Only an exact repetition of the lines from the one that holds "25: (380, 71)" to the end of the records is wanted.
[[ Dataset excerpts, beginning ]]
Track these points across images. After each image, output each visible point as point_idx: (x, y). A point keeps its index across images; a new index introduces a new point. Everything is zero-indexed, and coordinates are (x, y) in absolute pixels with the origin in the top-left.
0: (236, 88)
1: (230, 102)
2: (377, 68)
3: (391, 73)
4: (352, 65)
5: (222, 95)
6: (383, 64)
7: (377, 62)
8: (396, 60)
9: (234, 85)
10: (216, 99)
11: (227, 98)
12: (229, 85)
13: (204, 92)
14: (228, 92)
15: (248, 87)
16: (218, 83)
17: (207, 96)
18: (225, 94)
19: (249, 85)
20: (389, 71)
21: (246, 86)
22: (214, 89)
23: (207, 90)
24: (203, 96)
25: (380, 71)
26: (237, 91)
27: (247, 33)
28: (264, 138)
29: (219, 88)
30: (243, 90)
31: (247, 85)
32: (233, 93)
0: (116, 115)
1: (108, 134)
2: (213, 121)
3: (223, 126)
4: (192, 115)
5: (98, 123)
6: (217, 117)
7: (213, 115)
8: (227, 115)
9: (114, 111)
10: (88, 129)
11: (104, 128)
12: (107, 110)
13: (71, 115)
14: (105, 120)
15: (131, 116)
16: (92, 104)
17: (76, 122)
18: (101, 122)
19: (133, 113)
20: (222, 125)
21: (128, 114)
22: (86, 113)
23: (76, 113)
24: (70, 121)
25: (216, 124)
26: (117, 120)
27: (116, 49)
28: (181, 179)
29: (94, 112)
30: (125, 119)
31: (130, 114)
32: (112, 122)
[[ Dataset excerpts, end ]]
_Answer box:_
25: (380, 71)
26: (237, 91)
27: (247, 33)
28: (264, 138)
29: (219, 88)
30: (243, 90)
31: (247, 85)
32: (233, 93)
0: (116, 115)
1: (108, 134)
2: (213, 121)
3: (223, 126)
4: (192, 115)
5: (98, 123)
6: (217, 117)
7: (213, 115)
8: (227, 115)
9: (114, 111)
10: (88, 129)
11: (104, 128)
12: (107, 110)
13: (71, 115)
14: (105, 120)
15: (131, 116)
16: (92, 104)
17: (76, 122)
18: (101, 122)
19: (133, 113)
20: (222, 125)
21: (128, 114)
22: (86, 113)
23: (76, 113)
24: (70, 121)
25: (216, 124)
26: (117, 120)
27: (116, 49)
28: (181, 179)
29: (94, 112)
30: (125, 119)
31: (130, 114)
32: (112, 122)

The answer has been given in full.